● ASSIGNED TASK:
Copy out the stretch of lines from the one containing "focus on the" through the end of the records, both ends included, exactly as they appear.

----------

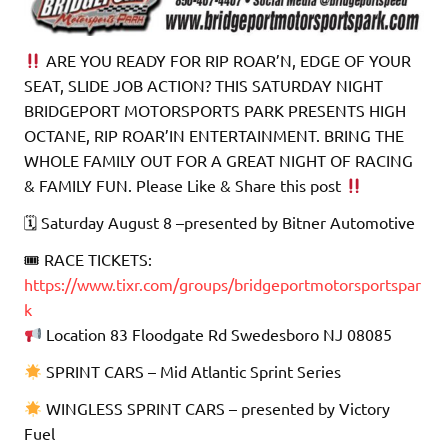
ARE YOU READY FOR RIP ROAR’N, EDGE OF YOUR
SEAT, SLIDE JOB ACTION? THIS SATURDAY NIGHT
BRIDGEPORT MOTORSPORTS PARK PRESENTS HIGH
OCTANE, RIP ROAR’IN ENTERTAINMENT. BRING THE
WHOLE FAMILY OUT FOR A GREAT NIGHT OF RACING
& FAMILY FUN. Please Like & Share this post
🗓 Saturday August 8 –presented by Bitner Automotive
🎟 RACE TICKETS:
https://www.tixr.com/groups/bridgeportmotorsportspar
k
Location 83 Floodgate Rd Swedesboro NJ 08085
SPRINT CARS – Mid Atlantic Sprint Series
WINGLESS SPRINT CARS – presented by Victory
Fuel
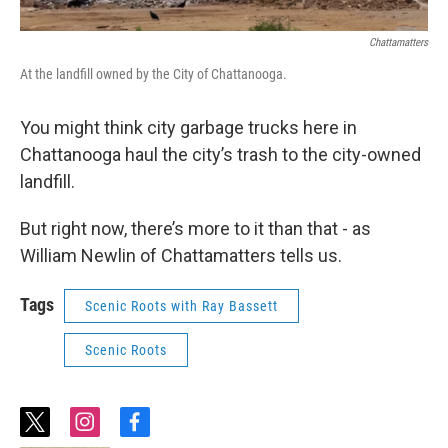
Chattamatters
At the landfill owned by the City of Chattanooga.
You might think city garbage trucks here in
Chattanooga haul the city’s trash to the city-owned
landfill.
But right now, there’s more to it than that - as
William Newlin of Chattamatters tells us.
Tags
Scenic Roots with Ray Bassett
Scenic Roots
t
i
f
w
n
a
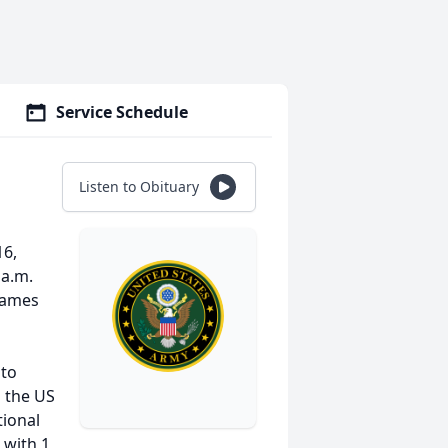
Service Schedule
Listen to Obituary
16,
 a.m.
 James
 to
n the US
ional
 with 1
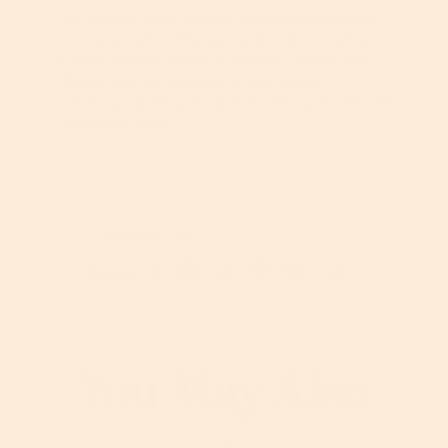
her editorial work, Georgia has created content
for many high-profile beauty brands, including
Clarins, L’Oréal, Procter & Gamble, Simple and
TRESemmé. Her passions include retinol
(obviously), golfing, skiing and walking her beloved
Schnauzer, Dave.
Skincare Tips
S
P
S
S
T
Share:
h
i
h
h
w
a
n
a
a
e
r
o
r
r
e
e
n
e
e
t
o
P
o
o
o
You May Also
n
i
n
n
n
I
n
F
T
T
n
t
a
i
w
s
e
c
k
i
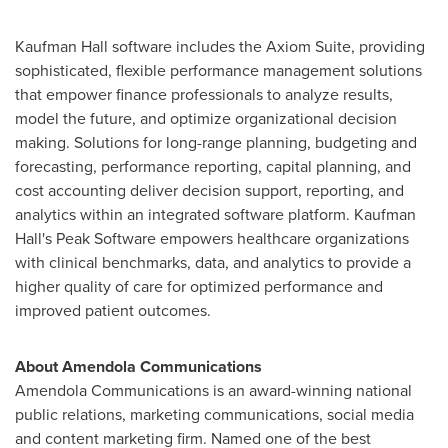
Kaufman Hall software includes the Axiom Suite, providing
sophisticated, flexible performance management solutions
that empower finance professionals to analyze results,
model the future, and optimize organizational decision
making. Solutions for long-range planning, budgeting and
forecasting, performance reporting, capital planning, and
cost accounting deliver decision support, reporting, and
analytics within an integrated software platform. Kaufman
Hall's Peak Software empowers healthcare organizations
with clinical benchmarks, data, and analytics to provide a
higher quality of care for optimized performance and
improved patient outcomes.
About Amendola Communications
Amendola Communications is an award-winning national
public relations, marketing communications, social media
and content marketing firm. Named one of the best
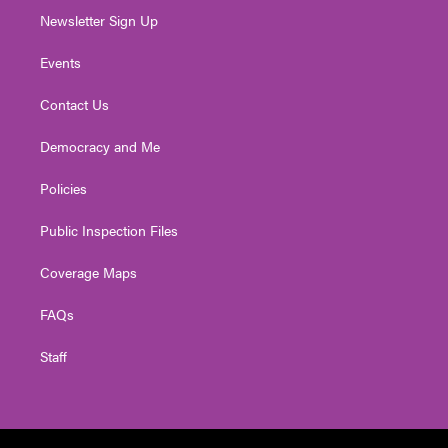
Newsletter Sign Up
Events
Contact Us
Democracy and Me
Policies
Public Inspection Files
Coverage Maps
FAQs
Staff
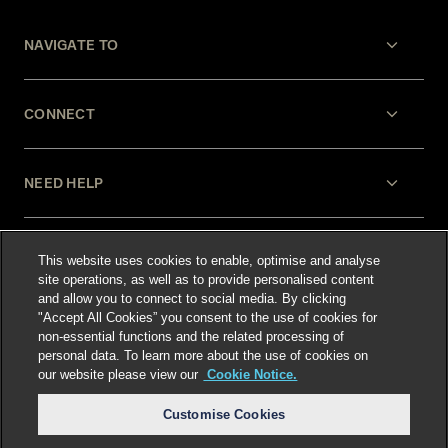
NAVIGATE TO
CONNECT
NEED HELP
LEGAL
This website uses cookies to enable, optimise and analyse
site operations, as well as to provide personalised content
and allow you to connect to social media. By clicking
"Accept All Cookies” you consent to the use of cookies for
non-essential functions and the related processing of
personal data. To learn more about the use of cookies on
our website please view our
Cookie Notice.
Select language
:
Customise Cookies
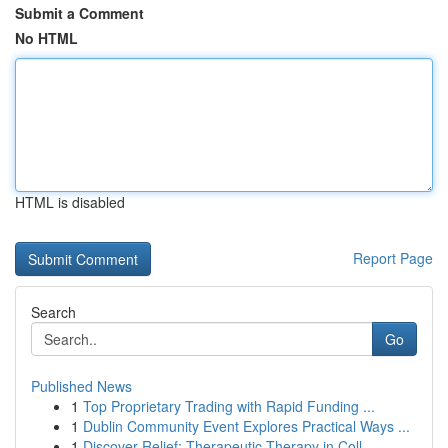
Submit a Comment
No HTML
HTML is disabled
Report Page
Search
Go
Published News
1
Top Proprietary Trading with Rapid Funding ...
1
Dublin Community Event Explores Practical Ways ...
1
Discover Relief: Therapeutic Therapy in Coll...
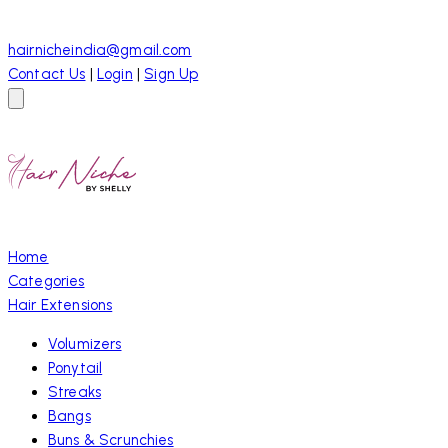
hairnicheindia@gmail.com
Contact Us
|
Login
|
Sign Up
Home
Categories
Hair Extensions
Volumizers
Ponytail
Streaks
Bangs
Buns & Scrunchies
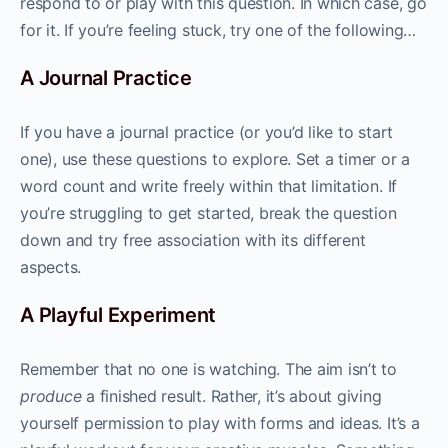
respond to or play with this question. In which case, go
for it. If you’re feeling stuck, try one of the following…
A Journal Practice
If you have a journal practice (or you’d like to start
one), use these questions to explore. Set a timer or a
word count and write freely within that limitation. If
you’re struggling to get started, break the question
down and try free association with its different
aspects.
A Playful Experiment
Remember that no one is watching. The aim isn’t to
produce
a finished result. Rather, it’s about giving
yourself permission to play with forms and ideas. It’s a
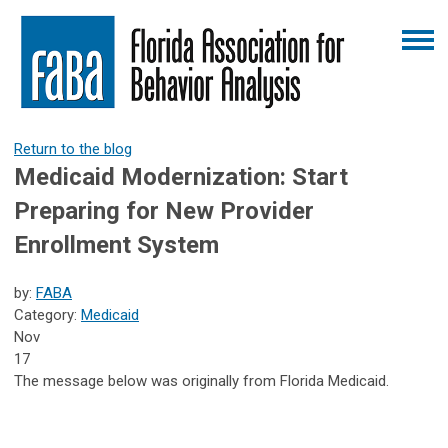
Return to the blog
Medicaid Modernization: Start
Preparing for New Provider
Enrollment System
by:
FABA
Category:
Medicaid
Nov
17
The message below was originally from Florida Medicaid.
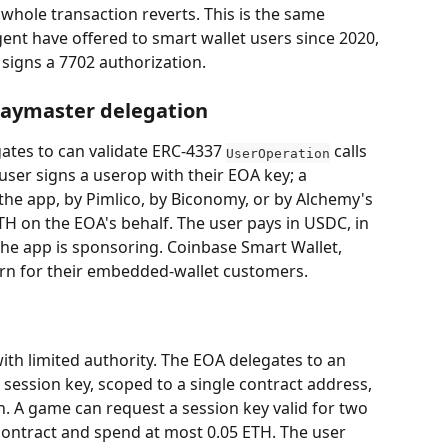
 whole transaction reverts. This is the same 
ent have offered to smart wallet users since 2020, 
 signs a 7702 authorization.
 paymaster delegation
tes to can validate ERC-4337 
 calls 
UserOperation
ser signs a userop with their EOA key; a 
he app, by Pimlico, by Biconomy, or by Alchemy's 
H on the EOA's behalf. The user pays in USDC, in 
f the app is sponsoring. Coinbase Smart Wallet, 
ern for their embedded-wallet customers.
ith limited authority. The EOA delegates to an 
session key, scoped to a single contract address, 
n. A game can request a session key valid for two 
 contract and spend at most 0.05 ETH. The user 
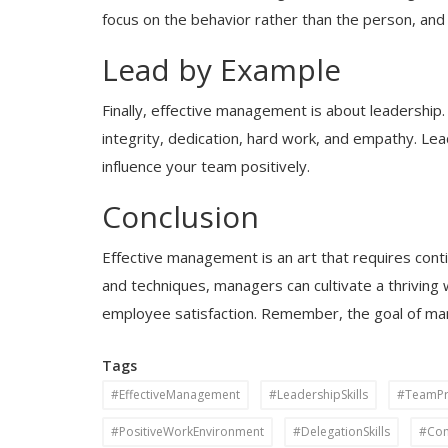
focus on the behavior rather than the person, and
Lead by Example
Finally, effective management is about leadership
integrity, dedication, hard work, and empathy. Le
influence your team positively.
Conclusion
Effective management is an art that requires cont
and techniques, managers can cultivate a thriving
employee satisfaction. Remember, the goal of man
Tags
#EffectiveManagement
#LeadershipSkills
#TeamPro
#PositiveWorkEnvironment
#DelegationSkills
#Com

----------

● ANSWER TO THIS EXERCISE:
focus on the behavior rather than the person, and
Lead by Example
Finally, effective management is about leadership
integrity, dedication, hard work, and empathy. Le
influence your team positively.
Conclusion
Effective management is an art that requires cont
and techniques, managers can cultivate a thriving
employee satisfaction. Remember, the goal of man
Tags
#EffectiveManagement
#LeadershipSkills
#TeamPro
#PositiveWorkEnvironment
#DelegationSkills
#Com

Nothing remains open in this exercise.